В два часа Лаевский и Надежда Федоровна сели обедать. Когда кухарка подала им рисовый суп с томатами, Лаевский сказал:

— Каждый день одно и то же. Отчего бы не сварить щей?

— Капусты нет.

— Странно. И у Самойленка варят щи с капустой, и у Марьи Константиновны щи, один только я почему-то обязан есть эту сладковатую бурду. Нельзя же так, голубка.

Как это бывает у громадного большинства супругов, раньше у Лаевского и у Надежды Федоровны ни один обед не обходился без капризов и сцен, но с тех пор, как Лаевский решил, что он уже не любит, он старался во всем уступать Надежде Федоровне, говорил с нею мягко и вежливо, улыбался, называл голубкой.

— Этот суп похож вкусом на лакрицу, — сказал он, улыбаясь; он делал над собою усилия, чтобы казаться приветливым, но не удержался и сказал: — Никто у нас не смотрит за хозяйством… Если уж ты так больна или занята чтением, то, изволь, я займусь нашей кухней.

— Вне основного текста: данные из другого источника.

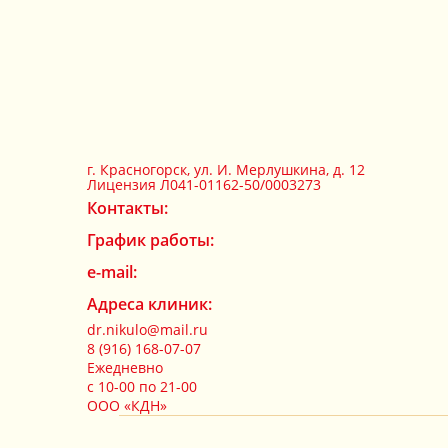
г. Красногорск, ул. И. Мерлушкина, д. 12
Лицензия Л041-01162-50/0003273
Контакты:
График работы:
e-mail:
Адреса клиник:
dr.nikulo@mail.ru
8 (916) 168-07-07
Ежедневно
с 10-00 по 21-00
ООО «КДН»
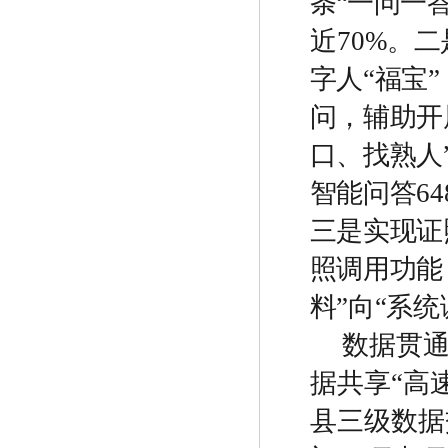
条
“
一问一
近
70%
。
二
字人
“
福宝
”
问，辅助开
口、找熟人
智能问答
64
三是实现证
照调用功能
料
”
向
“
系统
数据贯
据共享
“
高
县三级数据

Раньше она ответила бы ему: «Займись» или «Ты, я вижу, хочешь из меня кухарку сделать», — но теперь только робко взглянула на него и покраснела.

— Ну, как ты чувствуешь себя сегодня? — спросил он ласково.

— Сегодня ничего. Так, только маленькая слабость.

— Надо беречься, голубка. Я ужасно боюсь за тебя.

Надежда Федоровна была чем-то больна. Самойленко говорил, что у нее перемежающаяся лихорадка, и кормил ее хиной; другой же доктор, Устимович, высокий, сухощавый, нелюдимый человек, который днем сидел дома, а по вечерам, заложив назад руки и вытянув вдоль спины трость, тихо разгуливал по набережной и кашлял, находил, что у нее женская болезнь, и прописывал согревающие компрессы. Прежде, когда Лаевский любил, болезнь Надежды Федоровны возбуждала в нем жалость и страх, теперь же и в болезни он видел ложь. Желтое, сонное лицо, вялый взгляд и зевота, которые бывали у Надежды Федоровны после лихорадочных припадков, и то, что она во время припадка лежала под пледом и была похожа больше на мальчика, чем на женщину, и что в ее комнате было душно и нехорошо пахло, — все это, по его мнению, разрушало иллюзию и было протестом против любви и брака.